** EXTRACT PROVIDED follows **

What about religious fundamentalists assaulting our constitutional division of church and state?

Democrats: They’ll do fine.

Hope for no change? Obama and his administration will be happy to be accountable for the continuation of improvements that are already under way.

We don’t need to accept Harmon’s proffered ill wishes.

He might take a cue from Mitt Romney’s concession speech urging our citizens to support the president and pray for him.

Tim Baehr


Reopened fishways would help alewives, water quality 

Many flaws exist in the 1995 and 2007 laws that closed fishways on the St. Croix River. This law diminished alewife populations, which support water quality. The closing of these fishways violates the Clean Water Act, lowers water quality and decreases other fish populations. All fishways should be opened immediately and indefinitely on the St. Croix River to correct these issues.

The closing of fishways violates the Clean Water Act by blocking native fish species from reaching their natural habitat. Closed fishways prevent alewives from naturally cycling phosphorus from upstream lake and river ecosystems where they spawn.

Excess phosphorus leads to algal blooms, which lower water quality by limiting water clarity, sunlight availability and nutrient availability. Young alewives consume phosphorus when they spawn and move downstream, controlling the overall flux of phosphorus, which improves Maine’s lakes’ and rivers’ water quality.

False opinions have stated that alewives decrease smallmouth bass populations when they actually increase them. Smallmouth bass and other freshwater and saltwater fish, such as salmon, brown trout, largemouth bass, cod, stripped bass, haddock and even lobster, feed on alewives.

Many scientific journals have proven a symbiotic relationship between alewives and other fish species. If you don’t believe the science, ask the fishing and lobster industries, which opposed this law from its start. Restoring alewife populations directly improves other fish species populations and fishing industries.

Gov. LePage and state Attorney General William Schneider are naive to deny alewives’ ecological significance and the Clean Water Act. No wonder comments weren’t made for months.

These fishways need to be opened at all sites on the St. Croix River system to restore alewife populations, directly improving water quality, fish populations and fishing industries while respecting the Clean Water Act.

** End of EXTRACT PROVIDED **

▶ _EXPLORE THE MATERIAL_:
**A.** From the extract above, write out the passage from "Reopened fishways would" up to and including "correct these issues.", word for word.
**B.** Render this sentence from the extract above into Spanish: "Many flaws exist in the 1995 and 2007 laws that closed fishways on the St. Croix River."

** SUPPLIED DATA follows **

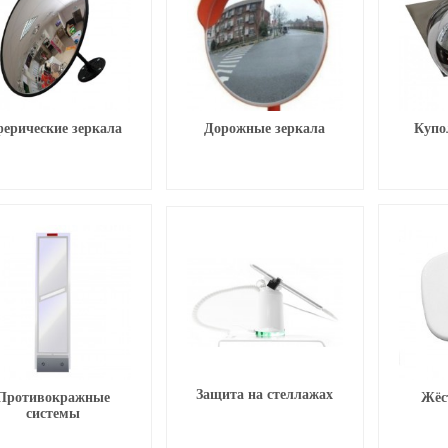
ерические зеркала
Дорожные зеркала
Купо
Защита на стеллажах
Противокражные
Жёс
системы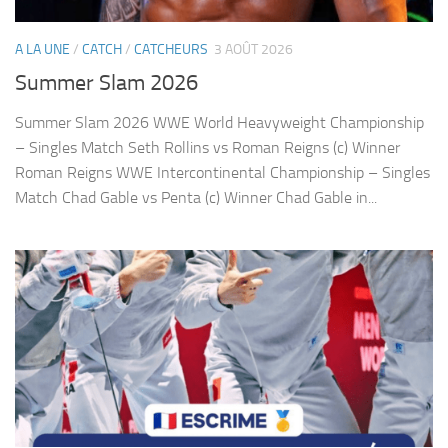
A LA UNE
/
CATCH
/
CATCHEURS
3 AOÛT 2026
Summer Slam 2026
Summer Slam 2026 WWE World Heavyweight Championship
– Singles Match Seth Rollins vs Roman Reigns (c) Winner
Roman Reigns WWE Intercontinental Championship – Singles
Match Chad Gable vs Penta (c) Winner Chad Gable in...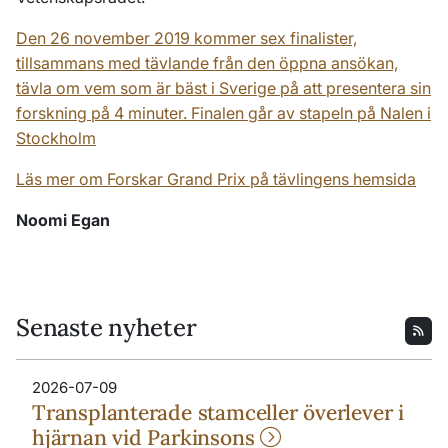
Den 26 november 2019 kommer sex finalister,
tillsammans med tävlande från den öppna ansökan,
tävla om vem som är bäst i Sverige på att presentera sin
forskning på 4 minuter. Finalen går av stapeln på Nalen i
Stockholm
Läs mer om Forskar Grand Prix på tävlingens hemsida
Noomi Egan
Senaste nyheter
2026-07-09
Transplanterade stamceller överlever i
hjärnan vid Parkinsons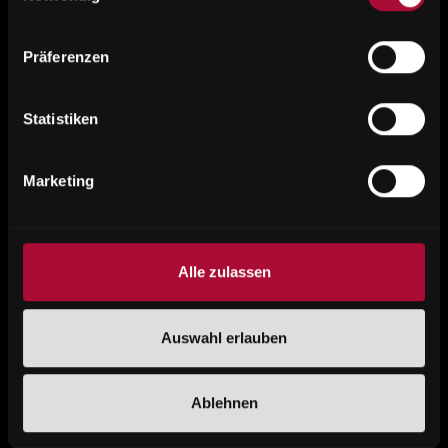
Präferenzen
Statistiken
2003
Marketing
Erweiterung der
Planungsabteilung, sowie
Alle zulassen
Produktion und Möbelbau für
Architekten und Privatkunden
Auswahl erlauben
Ablehnen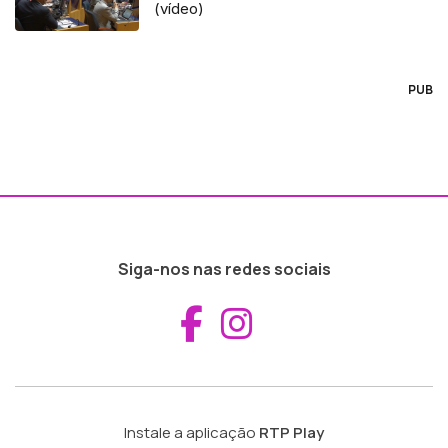
(vídeo)
PUB
Siga-nos nas redes sociais
Aceder ao Fac
Aceder ao I
Instale a aplicação
RTP Play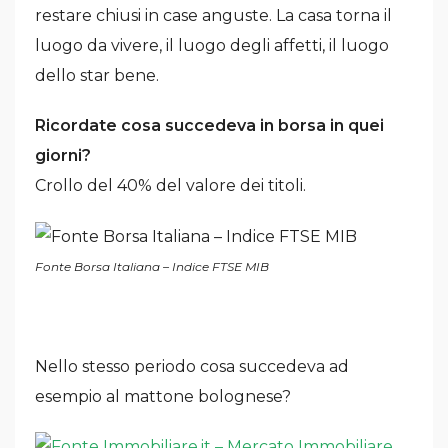
restare chiusi in case anguste. La casa torna il
luogo da vivere, il luogo degli affetti, il luogo
dello star bene.
Ricordate cosa succedeva in borsa in quei
giorni?
Crollo del 40% del valore dei titoli.
Fonte Borsa Italiana – Indice FTSE MIB
Nello stesso periodo cosa succedeva ad
esempio al mattone bolognese?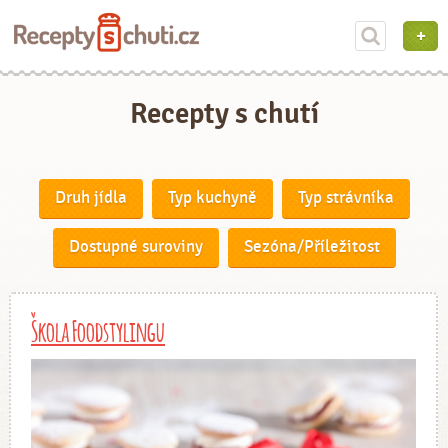
Recepty s chutí
Druh jídla
Typ kuchyně
Typ strávníka
Dostupné suroviny
Sezóna/Příležitost
Škola Foodstylingu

** End of SUPPLIED DATA **

▶ _ANSWERS BELOW_:
**A.**
Reopened fishways would help alewives, water quality 

Many flaws exist in the 1995 and 2007 laws that closed fishways on the St. Croix River. This law diminished alewife populations, which support water quality. The closing of these fishways violates the Clean Water Act, lowers water quality and decreases other fish populations. All fishways should be opened immediately and indefinitely on the St. Croix River to correct these issues.

**B.** Existen muchas fallas en las leyes de 1995 y 2007 que cerraron las escalas para peces en el río St. Croix.